▶ **What the exercise asks**: Exactly and without additions, transcribe the line that contains "使用注解需要导入context约束，增加注解的支持！" and every line after it in the data.

##### Data for processing #####

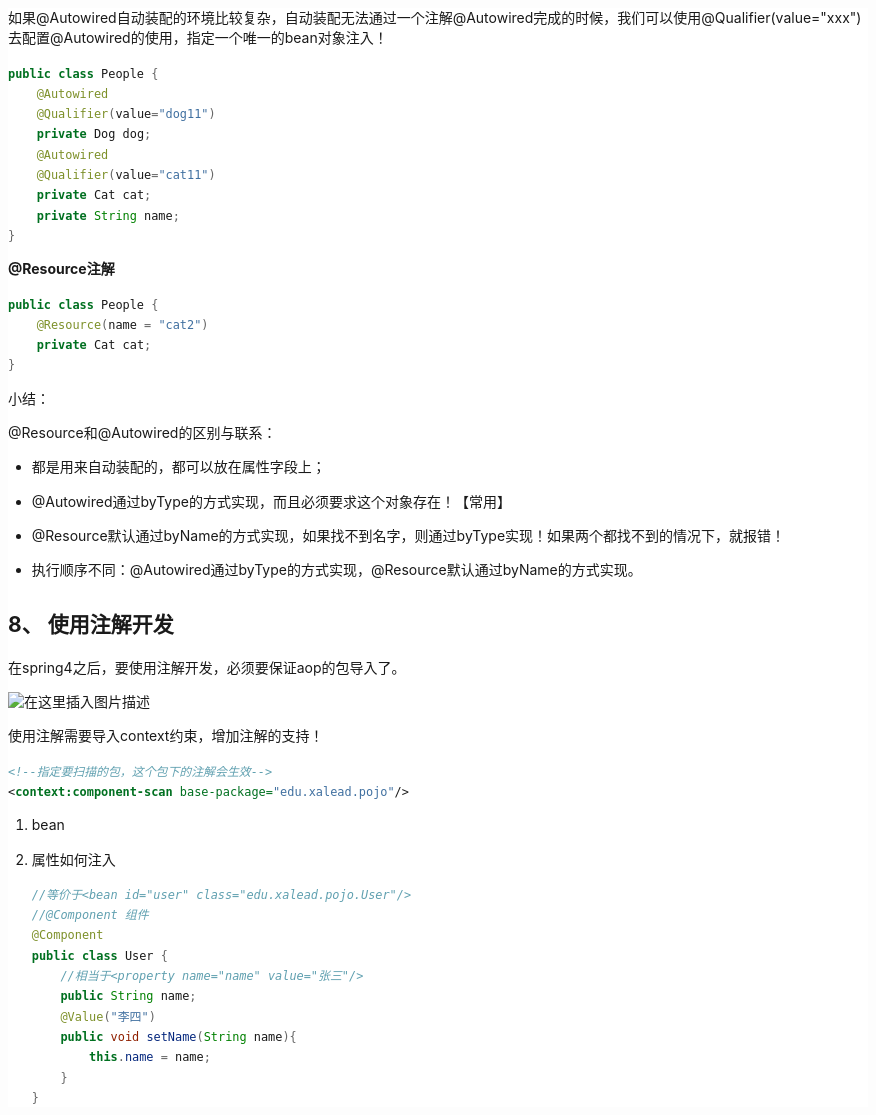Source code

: 如果@Autowired自动装配的环境比较复杂，自动装配无法通过一个注解@Autowired完成的时候，我们可以使用@Qualifier(value="xxx")去配置@Autowired的使用，指定一个唯一的bean对象注入！

```java
public class People {
    @Autowired
    @Qualifier(value="dog11")
    private Dog dog;
    @Autowired
	@Qualifier(value="cat11")
    private Cat cat;
    private String name;
}
```

**@Resource注解**

```java
public class People {
    @Resource(name = "cat2")
    private Cat cat;
}
```

小结：

@Resource和@Autowired的区别与联系：

- 都是用来自动装配的，都可以放在属性字段上；
- @Autowired通过byType的方式实现，而且必须要求这个对象存在！【常用】
- @Resource默认通过byName的方式实现，如果找不到名字，则通过byType实现！如果两个都找不到的情况下，就报错！

- 执行顺序不同：@Autowired通过byType的方式实现，@Resource默认通过byName的方式实现。



## 8、 使用注解开发

在spring4之后，要使用注解开发，必须要保证aop的包导入了。

![在这里插入图片描述](https://img-blog.csdnimg.cn/20200307195833803.png?x-oss-process=image/watermark,type_ZmFuZ3poZW5naGVpdGk,shadow_10,text_aHR0cHM6Ly9ibG9nLmNzZG4ubmV0L0FKXzAwNw==,size_16,color_FFFFFF,t_70)

使用注解需要导入context约束，增加注解的支持！

```xml
<!--指定要扫描的包，这个包下的注解会生效-->
<context:component-scan base-package="edu.xalead.pojo"/>
```

1. bean

2. 属性如何注入

   ```java
   //等价于<bean id="user" class="edu.xalead.pojo.User"/>
   //@Component 组件
   @Component
   public class User {
       //相当于<property name="name" value="张三"/>
       public String name;
       @Value("李四")
       public void setName(String name){
           this.name = name;
       }
   }
   ```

#####

▶ **Answer space**:
使用注解需要导入context约束，增加注解的支持！

```xml
<!--指定要扫描的包，这个包下的注解会生效-->
<context:component-scan base-package="edu.xalead.pojo"/>
```

1. bean

2. 属性如何注入

   ```java
   //等价于<bean id="user" class="edu.xalead.pojo.User"/>
   //@Component 组件
   @Component
   public class User {
       //相当于<property name="name" value="张三"/>
       public String name;
       @Value("李四")
       public void setName(String name){
           this.name = name;
       }
   }
   ```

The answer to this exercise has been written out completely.